X10
X10 is een internationale en open industriestandaard voor een communicatieprotocol tussen zenders en ontvangers voor domotica (huisautomatisering), dat gebruikmaakt van het elektriciteitsnet (X10 power line) of van radiofrequentie (X10 RF).
X10 werd ontwikkeld in 1975 door het Schotse Pico Electronics om afstandsbediening van huisapparatuur mogelijk te maken. Het was de eerste domotica netwerktechnologie voor algemeen gebruik en is nog steeds de meest wijdverspreide[bron?]. Ondanks het bestaan van alternatieven met een hogere bandbreedte, blijft X10 wereldwijd populair in de huisomgeving met een goedkope beschikbaarheid van nieuwe componenten.
Werking X10 power line
[bewerken | brontekst bewerken]X10 bestaat uit zenders (controllers) en ontvangers, die in een stopcontact gestoken worden. Een apparaat of lamp wordt aangesloten op de ontvanger. De zender en de ontvanger communiceren over het elektriciteitsnet, waardoor geen extra communicatienetwerk aangelegd hoeft te worden. Voorbeelden van zenders zijn transceivers (zet een signaal van een draadloze afstandsbediening om naar een signaal op het elektriciteitsnet) of de computerinterface (kan aangesloten worden op een computer of voert zelf eenvoudige programma's en tijdschema's uit). Voorbeelden van ontvangers zijn lampontvangers (waarmee lampen aan- of uitgeschakeld of gedimd kunnen worden) en apparaatontvangers (waarmee apparaten met meer vermogen geschakeld kunnen worden).
Werking X10 RF
[bewerken | brontekst bewerken]X10 commando's kunnen ook via radiosignalen verzonden worden, in Europa wordt de frequentie 433,92 MHz gebruikt, in de VS is dit 310 MHz.

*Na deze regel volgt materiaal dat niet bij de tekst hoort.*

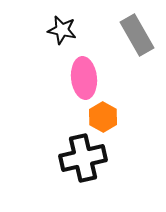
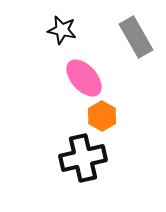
gray rectangle: moved 1 px left, 2 px down
pink ellipse: rotated 36 degrees counterclockwise
orange hexagon: moved 1 px left, 1 px up
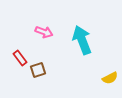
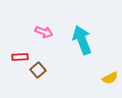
red rectangle: moved 1 px up; rotated 56 degrees counterclockwise
brown square: rotated 21 degrees counterclockwise
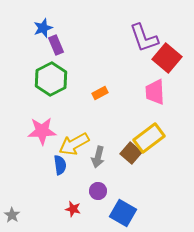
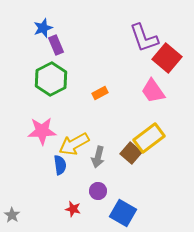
pink trapezoid: moved 2 px left, 1 px up; rotated 32 degrees counterclockwise
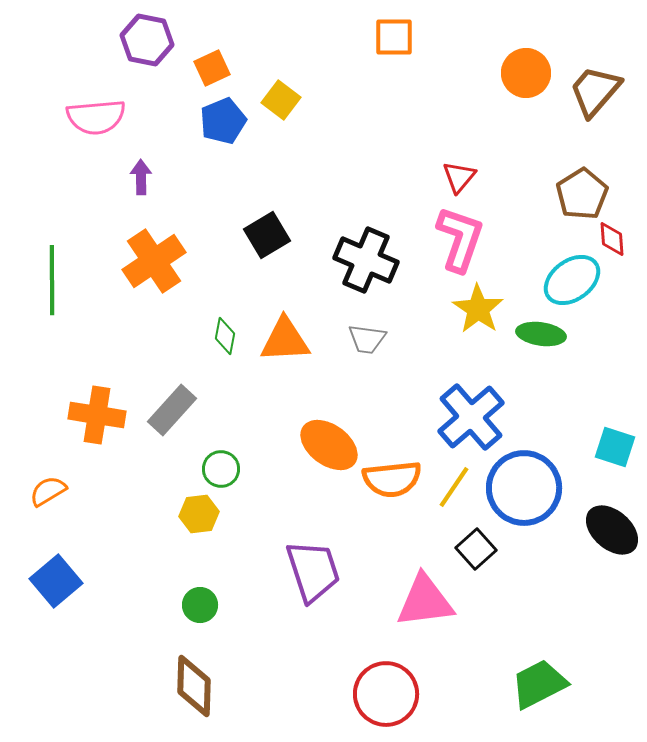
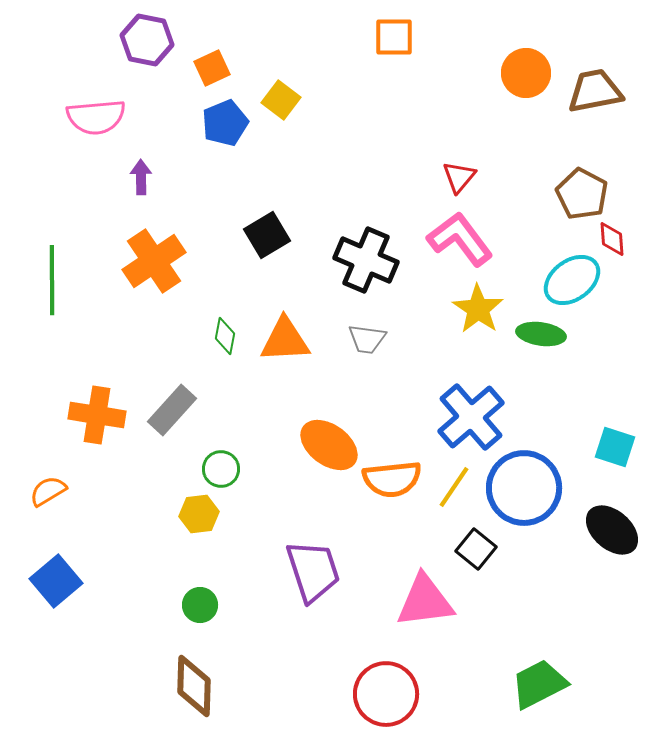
brown trapezoid at (595, 91): rotated 38 degrees clockwise
blue pentagon at (223, 121): moved 2 px right, 2 px down
brown pentagon at (582, 194): rotated 12 degrees counterclockwise
pink L-shape at (460, 239): rotated 56 degrees counterclockwise
black square at (476, 549): rotated 9 degrees counterclockwise
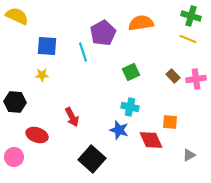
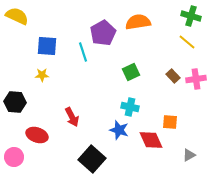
orange semicircle: moved 3 px left, 1 px up
yellow line: moved 1 px left, 3 px down; rotated 18 degrees clockwise
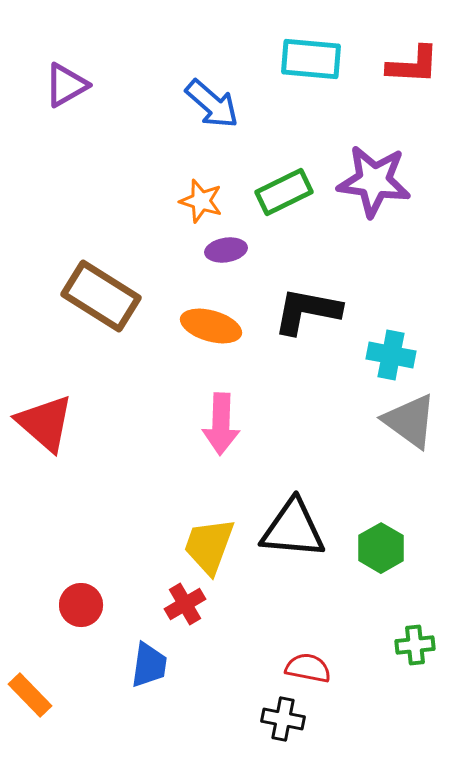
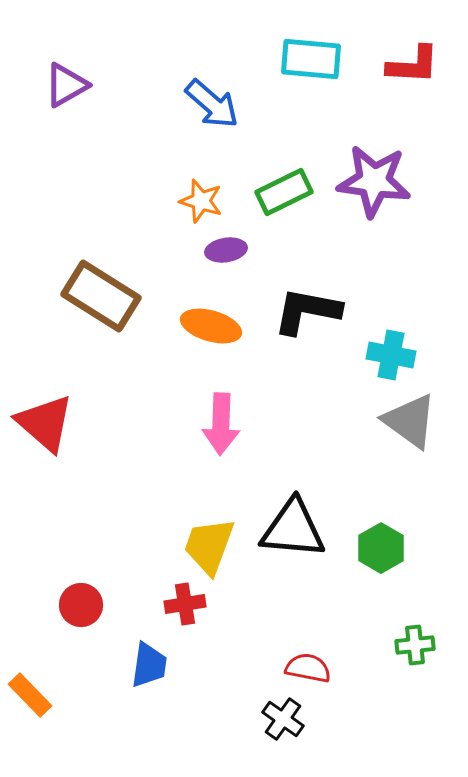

Om X10 RF te kunnen gebruiken is een apparaatje (gateway/bridge) nodig dat de radiosignalen omzet naar X10 power line.
Protocol
[bewerken | brontekst bewerken]De adressering bestaat uit veelvouden van vier bits:
- De eerste vier bits bevatten een "huisselectie"-code, weergegeven als een letter (A tot P, de eerste 16 letters van het alfabet).
- Een of meer "unit selectie"-codes, weergegeven als een getal (01 tot 16); meerdere selectiecodes worden gebruikt om meerdere lichten/apparaten gelijktijdig te sturen.
- De laatste vier bits bevatten het te versturen commando; alle geadresseerde units wachten tot het commando is ontvangen.
Ieder apparaat in huis moet een unieke code krijgen, waardoor maximaal 256 apparaten (16 × 16) storingsvrij in elkaars bereik kunnen worden gebruikt. Tot 16 apparaten gebruikt men in het algemeen 1 huisselectiecode per woning, maar zolang er geen problemen zijn met buren, kunnen meerdere codes hiervoor per huis worden gekozen. Bij problemen met units welke veroorzaakt kunnen worden door signalen van andere woningen, kan een filter worden geplaatst zodat geen signalen het huis verlaten of vreemde signalen het huis niet binnenkomen.